Closed LongchaoDa closed 2 years ago

LongchaoDa commented 2 years ago

I was training a GAIL model with MlpLstmPolicy in Stable_Baselines2, however, I could not successfully run the training process even though: I made the

assert issubclass(self.policy, LstmPolicy)

in the TRPO part, Is there any changes I should make? Or If there is no other possible solution, how can i customize a LSTM policy to be compatible with GAIL for myself?

Looking forward to your reply!

The error happened is here:

Traceback (most recent call last): File "/home/.../train-recurrentGail.py", line 18, in <module>
    model.learn(total_timesteps=100000)
  File "/home/.../model/gail/model.py", line 57, in learn
    return super().learn(total_timesteps, callback, log_interval, tb_log_name, reset_num_timesteps)
  File "/home/.../model/gail/myTrpo.py", line 364, in learn
    seg = seg_gen.__next__()
  File "/home/.../common/runners.py", line 118, in traj_segment_generator
    action, vpred, states, _ = policy.step(observation.reshape(-1, *observation.shape), states, done)
  File "/home/.../stable_baselines/common/policies.py", line 508, in step
    {self.obs_ph: obs, self.states_ph: state, self.dones_ph: mask})
  File "/home/.../python/client/session.py", line 956, in run
    run_metadata_ptr)
  File "/home/.../python/client/session.py", line 1156, in _run
    (np_val.shape, subfeed_t.name, str(subfeed_t.get_shape())))
ValueError: Cannot feed value of shape () for Tensor 'input_1/dones_ph:0', which has shape '(1,)'
Miffyli commented 2 years ago

LSTM is not supported in the pretraining. There was a PR adding this but it has then died out: https://github.com/hill-a/stable-baselines/pull/315 . For better imitation learning algos see imitation library, for example. Note that SB2 is not mantained anymore.

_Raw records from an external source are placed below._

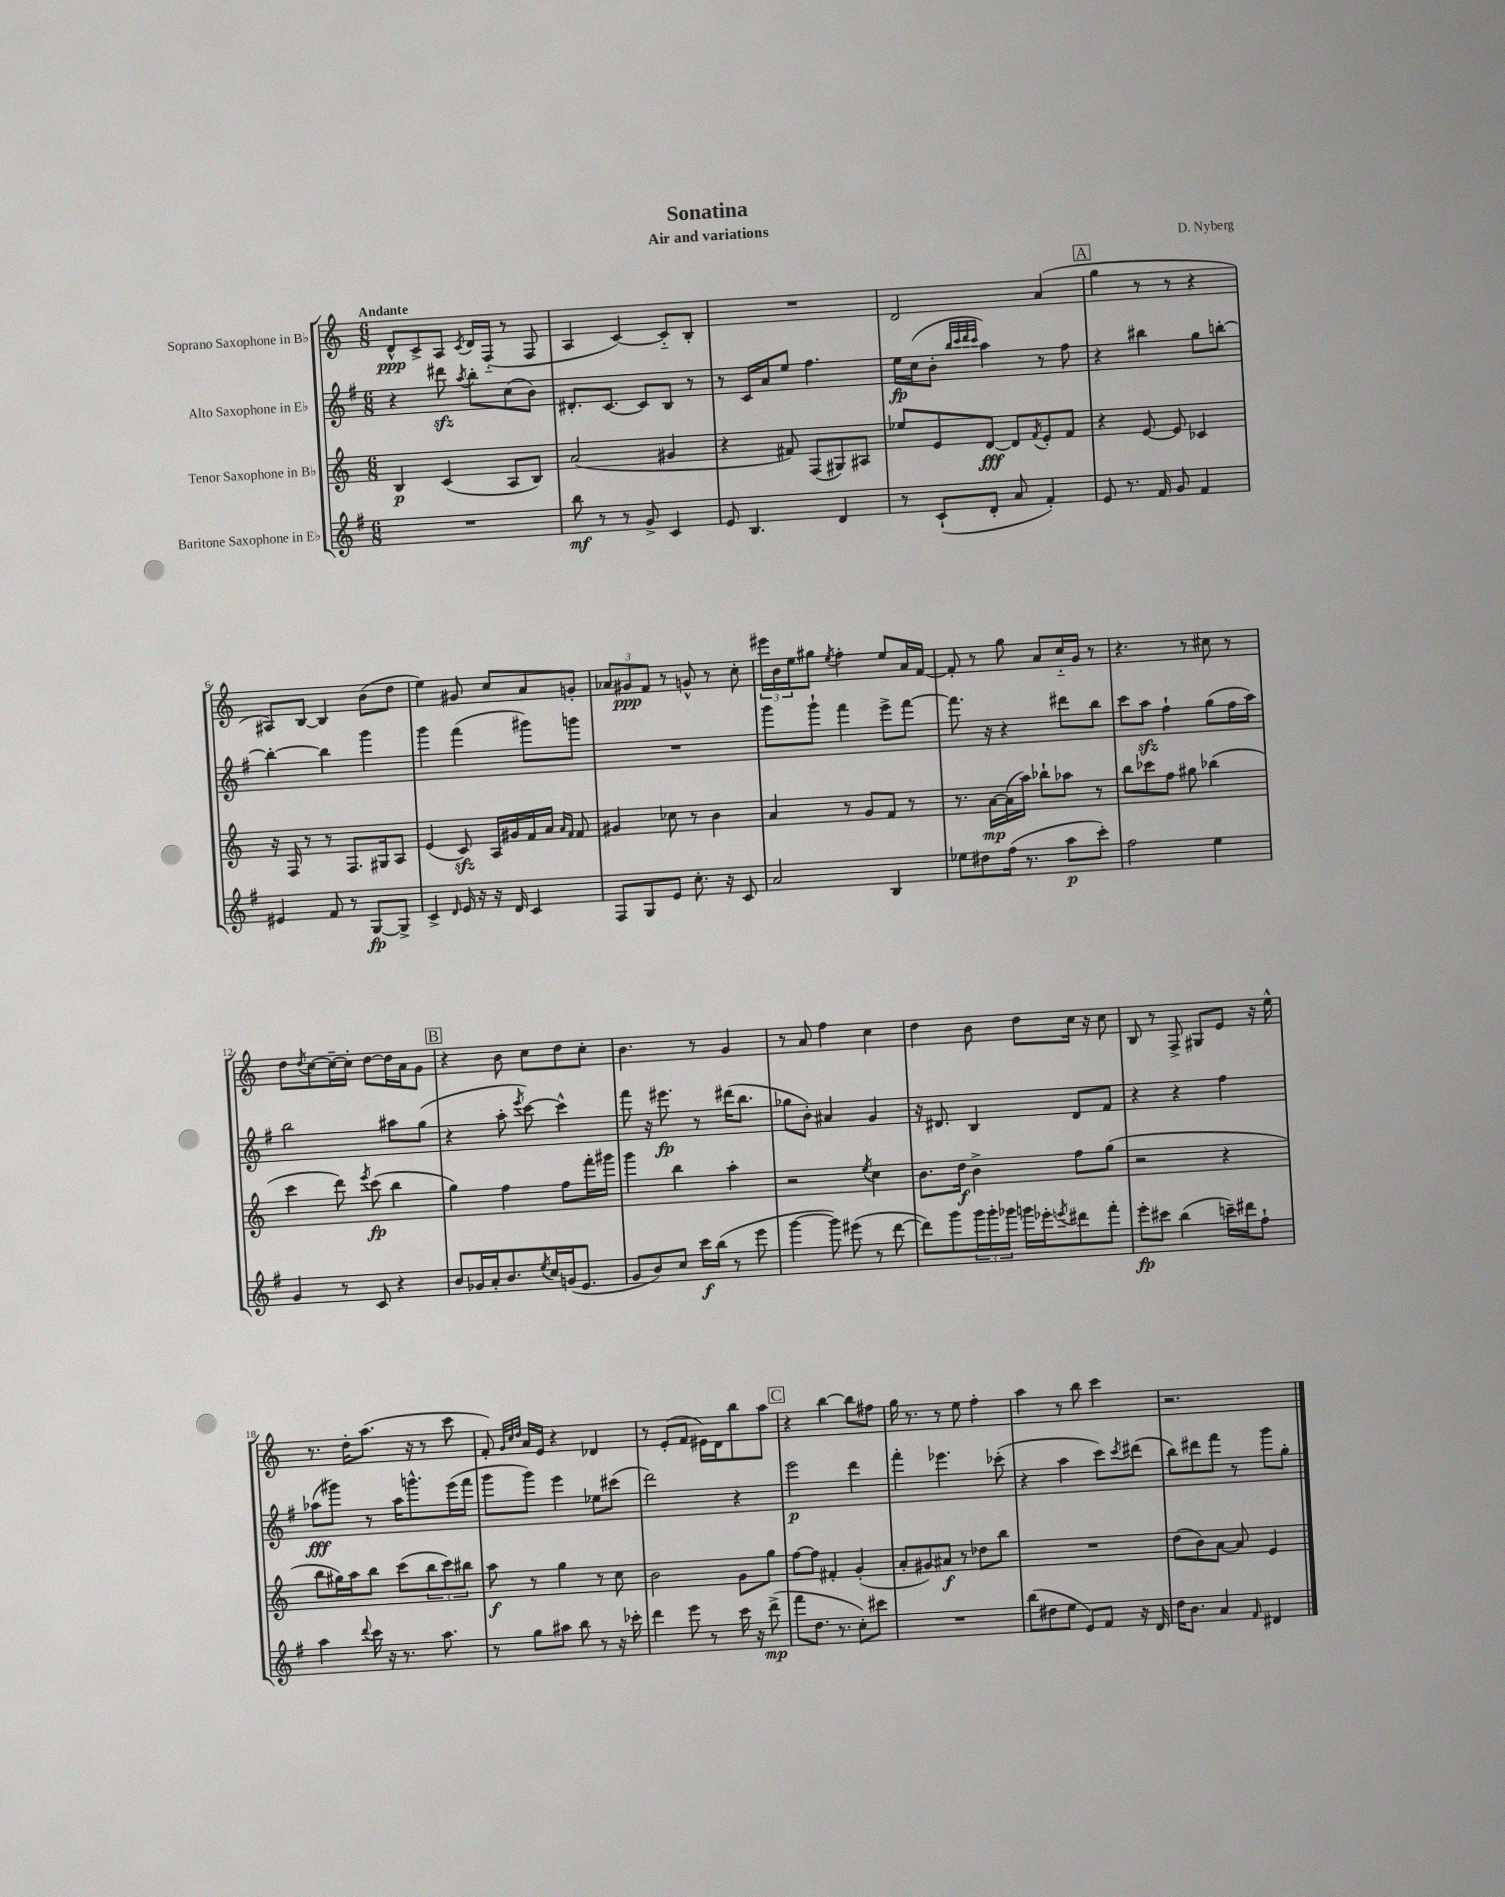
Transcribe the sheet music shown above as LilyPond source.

\header { title = "Sonatina" composer = "D. Nyberg" subtitle = "Air and variations" }
<<
\new StaffGroup <<
\new Staff = "s0" \with { instrumentName = "Soprano Saxophone in Bb" } {
    \clef treble \key c \major \numericTimeSignature \time 6/8 \tempo "Andante"
    d'8-^\ppp c'8-> a8 \acciaccatura { c'8 } d'16 f16-_( r8 f8 |
    a4 c'4~) c'8-_ b8-. |
    R2. |
    d'2 a'4( |
    \mark \markup { \box "A" } g''4 r8 r8 r4 |
    ais8) b8~ b4 b'8( d''8 |
    e''4) gis'8 c''8 a'8 g'8-. |
    \tuplet 3/2 { aes'8 gis'8\ppp f'8 } r8 g'8-^ r8 c''8-. |
    \tuplet 3/2 { eis'''16 b'16 e''16 } gis''8 \acciaccatura { e''8 } f''4-. e''8 a'16 f'16~ |
    f'8-. r8 g''8 a'8 c''16-_ g'16 r8 |
    r4. r8 cis''8 r8 |
    d''8 \acciaccatura { d''8 } c''8~ c''16~-- c''16-. d''8~ d''16 a'16 g'8 |
    \mark \markup { \box "B" } r4 b'8 c''8 d''8 c''8-. |
    b'4. r8 g'4 |
    r8 a'8 f''4 c''4 |
    d''4 b'8 d''8 c''16 r16 c''8 |
    b8 r8 f8-> gis8 e'8 r16 e''16-^ |
    r8. d''16-. a''8.( r16 r8 c'''8 |
    f'8-.) \grace { g'32 c''32 d''32 } a'16 e'16 r4 des'4 |
    r8 e'8-.( f'8 eis'16) d'16 b''8 a''8 |
    \mark \markup { \box "C" } r4 b''4~ b''8 fis''8 |
    g''16 r8. r8 e''8 f''4-. |
    a''4 r8 b''8 c'''4 |
    r2. \bar "|." |
}
\new Staff = "s1" \with { instrumentName = "Alto Saxophone in Eb" } {
    \clef treble \key g \major \numericTimeSignature \time 6/8
    r4 dis'''8\sfz \acciaccatura { a''8 } b''8-. c''8( b'8) |
    dis'8.-. c'8.~ c'8 b8 r8 |
    r8 c'16 a'16 e''8 fis''4. |
    e''16\fp c''16( b'8-. \grace { b''32 c'''32 d'''32 c'''32 } a''4) r8 fis''8 |
    \mark \markup { \box "A" } r4 bis''4 g''8 b''8~-. |
    b''4~-. b''4 g'''4 |
    g'''4 fis'''4( gis'''8) g'''8 |
    R2. |
    g'''8 g'''8-! fis'''4 e'''8-> fis'''8~ |
    fis'''8. r16 r4 dis'''8 b''8 |
    c'''8 a''8\sfz fis''4-! g''8( fis''16 a''16) |
    b''2 ais''8 g''8( |
    \mark \markup { \box "B" } r4 a''8-. \acciaccatura { e'''8 } c'''8~) c'''4-^ |
    fis'''8 r16 eis'''8.\fp r8 dis'''16( b''8. |
    ges''8 b'8-.) ais'4 g'4 |
    r16 dis'8. b4 dis'8 fis'8 |
    r4 r4 fis''4 |
    aes''8\fff( gis'''8) r8 aes''16 g'''8.-^ e'''16( fis'''16 |
    g'''8 g'''8) e'''4 ees''8 cis'''8( |
    d'''2) r4 |
    \mark \markup { \box "C" } e'''2\p d'''4 |
    fis'''4-. ees'''4. ces'''8-.( |
    r4 a''4 c'''8) \acciaccatura { c'''8 } dis'''8( |
    b''8) dis'''8 fis'''8 r8 g'''8 g''8-. \bar "|." |
}
\new Staff = "s2" \with { instrumentName = "Tenor Saxophone in Bb" } {
    \clef treble \key c \major \numericTimeSignature \time 6/8
    b4\p c'4( a8 b8) |
    a'2( gis'4 |
    r4 fis'8) f8( gis8) ais8 |
    ees''8 e'8 d'8~\fff d'8 \acciaccatura { f'8 } e'8-. f'8 |
    \mark \markup { \box "A" } r4 e'8~ e'8 ces'4 |
    r16 f16 r8 r8 f8. gis16 a8 |
    e'4( c'8\sfz) a16 gis'16 f'16 a'16 \grace { a'16 f'16 } f'8 |
    gis'4 ces''8 r8 b'4 |
    a'4 r8 g'8 f'8 r8 |
    r8. a'16~\mp a'16( a''16) bes''8-! aes''8 r8 |
    b''8 ces'''8 f''8 gis''8 bes''4( |
    c'''4 d'''8) \acciaccatura { e'''8 } c'''8\fp( b''4 |
    \mark \markup { \box "B" } g''4) f''4 f''8 f'''16-. gis'''16 |
    g'''4 b''4 a''4-. |
    r2 \acciaccatura { e''8 } c''4 |
    b'8. d''16\f b'4-> f''8 g''8( |
    r2 r4 |
    b''8 gis''16) a''16 b''8 c'''8( \tuplet 3/2 { b''8 c'''8) bis''8 } |
    a''8\f r8 g''4 r8 c''8 |
    b'2 g'8 g''8 |
    \mark \markup { \box "C" } f''8~ f''8 fis'4-. g'4-.( |
    a'8-. gis'8) ais'8\f r8 des''8 b''8 |
    R2. |
    d''8( b'8) a'8~ a'8 e'4 \bar "|." |
}
\new Staff = "s3" \with { instrumentName = "Baritone Saxophone in Eb" } {
    \clef treble \key g \major \numericTimeSignature \time 6/8
    R2. |
    b''8\mf r8 r8 g'8-> c'4 |
    e'8 b4. d'4 |
    r8 c'8-!( d'8-. a'8 fis'4-.) |
    \mark \markup { \box "A" } e'8 r8. fis'16 g'8 fis'4 |
    eis'4 fis'8 r8 g8~\fp g8-> |
    c'4-> \grace { d'16 } e'16 r16 r16 d'16 c'4 |
    fis8 g8 e'8 c''8.-. r16 c'8 |
    a'2 b4 |
    ees''8 dis''8 fis''16( r8. a''8\p c'''8-.) |
    fis''2 e''4 |
    g'4 r8 c'8 r4 |
    \mark \markup { \box "B" } b'8 ges'16 a'16-. b'8. \acciaccatura { e''8 } c''16 g'16( e'8. |
    g'8 b'8) c''8 c'''16\f b''16( r8 e'''8 |
    g'''4~ g'''8) eis'''8( r8 d'''8~ |
    d'''8) g'''8 \tuplet 3/2 { g'''16 g'''16-. ges'''16 } g'''16 ees'''16-. \acciaccatura { e'''8 } dis'''8 fis'''8-. |
    e'''8-.\fp cis'''8 b''4( c'''16--) dis'''16 fis''8-! |
    a''4 \appoggiatura { d'''8 } c'''16 r16 r8. a''8. |
    r8 g''8 ais''8 b''8 r8 r16 ces'''16-. |
    d'''4 e'''8 r8 c'''16 r16 d'''8->\mp( |
    \mark \markup { \box "C" } fis'''8 d''8. r8. c''8-.) cis'''8 |
    R2. |
    b''8( dis''8 e''8 e'8) fis'8 r16 d'16 |
    d''16 b'8. a'4 \grace { fis'16 } dis'4 \bar "|." |
}
>>
>>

You may close this issue if you have no further questions.

LongchaoDa commented 2 years ago

Thank you, so you mean the structure of Stable Baseline 2 is difficult to support custom policy LSTM into GAIL traning? Maybe i will turn to the link you mentioned to explore more info.

Miffyli commented 2 years ago

Thank you, so you mean the structure of Stable Baseline 2 is difficult to support custom policy LSTM into GAIL traning? Yes it requires a bit of work (you may check the PR #315).

Closing issue as resolved :).